Rachel Martin, cohost of NPR's Morning Edition
Rachel Martin (Steven Voss / NPR)

At about 3:30 a.m. most weekday mornings, Rachel Martin ’04SIPA heads to the guest bedroom in the basement of her Washington, DC, home, where the windows are stuffed with pillows for soundproofing and an assortment of tech equipment links her makeshift studio to National Public Radio’s nearby headquarters. Martin has been cohosting Morning Edition — the nation’s most-listened-to radio news program — from home since the coronavirus pandemic started. And like many other parents, once Martin signs off, she has to transition seamlessly into her second job: tag-teaming with her husband to homeschool their first- and third-grade boys. “It’s like living in an endless loop,” Martin says. “There is no sense of place, so distinctions like ‘work’ and ‘home’ don’t matter.”

In the fourteen years that she has spent on air at NPR, Martin has become known for her incisive interviews, especially with world leaders, from Hillary Clinton to Hamid Karzai. “I like the challenge of drawing someone out and holding them accountable in real time,” she says. Martin credits studying international affairs at SIPA, with an independent concentration in media and democracy, with preparing her for these conversations, and she says that she still refers to an international-law book from graduate school when she needs to distill legal frameworks, such as those related to the targeted killing of Iranian general Qasem Soleimani in 2020. “It has had a very practical influence on my job: understanding the laws of war, just wars, unjust wars, details of the Geneva Conventions,” Martin says.

Broadcast journalism was an early ambition for the Idaho native, who started her career as an intern at San Francisco’s KQED-FM. But when Martin applied to SIPA shortly after 9/11, she planned to eventually work for the US State Department or United Nations. “I felt very called to foreign policy … how different nations and cultures interact to hopefully build a more peaceful world,” Martin says. She interned at the UN while studying at Columbia but ultimately decided that working for a monolithic institution felt limiting. “I wanted to be out in the world more, more connected to foreign policy,” she says.

After a class on Afghanistan sparked her interest in the region, Martin decided to travel to Kabul. She spent the summer between her first and second years at SIPA reporting for Public Radio International on children living under the Taliban. “My parents were totally freaked out. It was an active war zone,” she recalls. “But I’d met and befriended people at Columbia who had lived and worked there. It made it seem possible to go.” The stint sealed her commitment to journalism.

Within months of graduating, Martin returned to Afghanistan as a stringer for NPR. That led to her long career with the storied nonprofit media organization, including roles as a religion correspondent, foreign correspondent, and national-security correspondent. Before becoming a host of Morning Edition, in December 2016, she spent four years anchoring Weekend Edition Sunday.

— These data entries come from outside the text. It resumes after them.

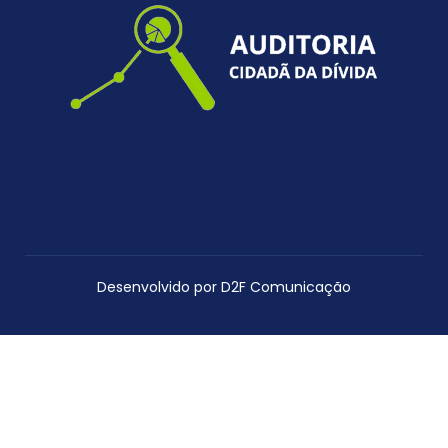
Desenvolvido por D2F Comunicação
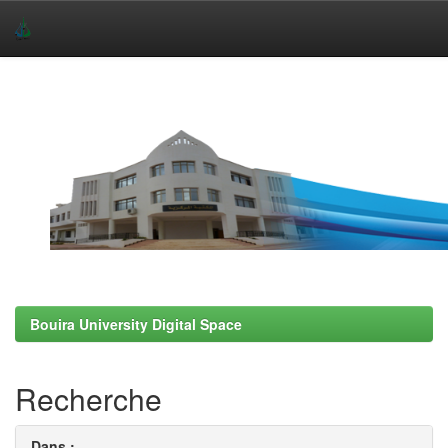
Skip
navigation
Bouira University Digital Space
Recherche
Dans :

For Martin, the focus on COVID-19 has been a departure but also an opportunity to explore. Hoping to capture this moment, she conceived of “Learning Curve,” a series that dissects the daily struggles of parents and teachers during the pandemic. Martin interviews mothers of varied economic and racial backgrounds across the country, checking in with them periodically throughout the school year: a Tennessee mother who resigned from her teaching job to keep her nine-year-old immunocompromised son safe, a California teacher with five school-age children of her own, a North Carolina grocery-store clerk who is also a single mother of four.

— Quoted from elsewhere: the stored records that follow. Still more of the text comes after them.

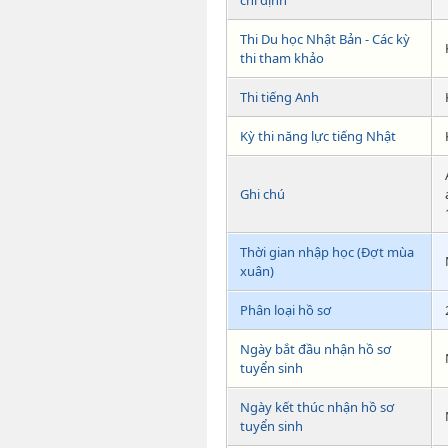
chỉ định
Thi Du học Nhật Bản - Các kỳ
thi tham khảo
Thi tiếng Anh
Kỳ thi năng lực tiếng Nhật
Ghi chú
Thời gian nhập học (Đợt mùa
xuân)
Phân loại hồ sơ
Ngày bắt đầu nhận hồ sơ
tuyển sinh
Ngày kết thúc nhận hồ sơ
tuyển sinh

Radio has always been Martin’s favored news medium. “I like the performative aspect of it. I like using my voice,” she says. Plus, Martin says that radio cultivates connection in a unique way. “There’s a trust in conversation, I think, and an intimacy on radio,” she says. “I brandish a microphone, and people tell me their innermost thoughts and views, even if they’re controversial. People stop thinking about the mic and say what they mean.”

 

This article appears in the Winter 2020-21 print issue of Columbia Magazine with the title "Early Riser."